La Manif Pour Tous rappelle que d’autres rapports et avis préparatoires à la révision de la loi de bioéthique sont attendus dans les prochaines semaines : un rapport d’évaluation de la loi de bioéthique de 2011 est annoncé pour le 18 octobre prochain par l’OPECST (Office Parlementaire d’Evaluation des Choix Scientifique et Technologiques). Réunissant des députés et sénateurs sous la direction de Gérard Longuet et Cédric Villani, l’OPECST travaille également sur un autre avis relatif aux conclusions des Etats généraux de la bioéthique. La mission d’information parlementaire à l’Assemblée Nationale poursuit de son côté ses travaux et devrait rendre son rapport début novembre.

La lutte effective contre la GPA : une priorité

Après avoir entendu « le Pacs mais pas le mariage », puis « le mariage et l’adoption mais pas la PMA », il n’est pas crédible de prétendre que la PMA n’entraînera pas la GPA dans son sillon. Les affirmations de la Ministre des Solidarité et de la Santé sont bien insuffisantes pour convaincre les Français déjà bien échaudés. Le report du débat sur la PMA sans père laisserait en outre au gouvernement le temps de mettre en œuvre une politique ambitieuse contre la GPA, qui seule attesterait de la réalité de son opposition à cette pratique indigne. Le renforcement de l’interdiction de la GPA, l’impossibilité pour les ressortissants français de commander une GPA même à l’étranger (d’autres pratiques sont interdites aux Français même en-dehors des frontières nationales), l’absence de retranscription automatique à l’état civil car synonyme d’acceptation passive de cette instrumentalisation de la femme, le respect réel de l’interdiction de toute prospection commerciale et de toute publicité par des agences de GPA sur le territoire national, la mobilisation effective de la France, pays des droits de l’Homme, pour lutter au niveau international contre le scandale des mères porteuses. Cette initiative au plan international annoncée par Manuel Valls en octobre 2014 n’a jamais été suivie d’effets. « Il faut passer de la parole aux actes en matière de lutte contre la GPA. Les Français ne sont pas naïfs : ils attendent des preuves » poursuit Ludovine de La Rochère.
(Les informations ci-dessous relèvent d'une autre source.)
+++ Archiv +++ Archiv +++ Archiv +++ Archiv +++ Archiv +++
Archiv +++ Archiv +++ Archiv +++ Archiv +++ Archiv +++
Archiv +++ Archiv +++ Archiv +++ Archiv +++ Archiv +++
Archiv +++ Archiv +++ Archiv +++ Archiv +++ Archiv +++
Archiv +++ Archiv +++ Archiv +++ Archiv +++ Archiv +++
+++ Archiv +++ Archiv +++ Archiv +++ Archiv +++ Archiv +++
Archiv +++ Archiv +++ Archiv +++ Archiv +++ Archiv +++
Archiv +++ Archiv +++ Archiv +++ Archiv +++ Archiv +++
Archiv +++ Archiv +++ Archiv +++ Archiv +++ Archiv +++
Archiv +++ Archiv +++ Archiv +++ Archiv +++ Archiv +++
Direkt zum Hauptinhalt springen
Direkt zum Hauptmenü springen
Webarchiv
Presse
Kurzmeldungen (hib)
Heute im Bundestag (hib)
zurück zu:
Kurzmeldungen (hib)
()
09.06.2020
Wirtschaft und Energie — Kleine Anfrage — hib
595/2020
Dans ce contexte, La Manif Pour Tous continue de travailler sur le fond, loin de tout dogmatisme et de toute idéologie. Le mouvement appelle à se poser les questions de fond, en conscience : la société peut-elle priver volontairement un enfant de père ? Un père est-il sans importance pour les enfants ? Le désir des adultes doit-il prendre le dessus sur les besoins et l’intérêt de l’enfant ? Pourquoi vouloir aller si vite ? Pourquoi ne pas appliquer, tout simplement, le principe de précaution ? « Si le gouvernement passe en force, il y a un fort risque de manif, oui. Mais on n’en est pas là. Ma conviction est que la sagesse va s’imposer et que ce débat sera reporté » confirme Ludovine de La Rochère.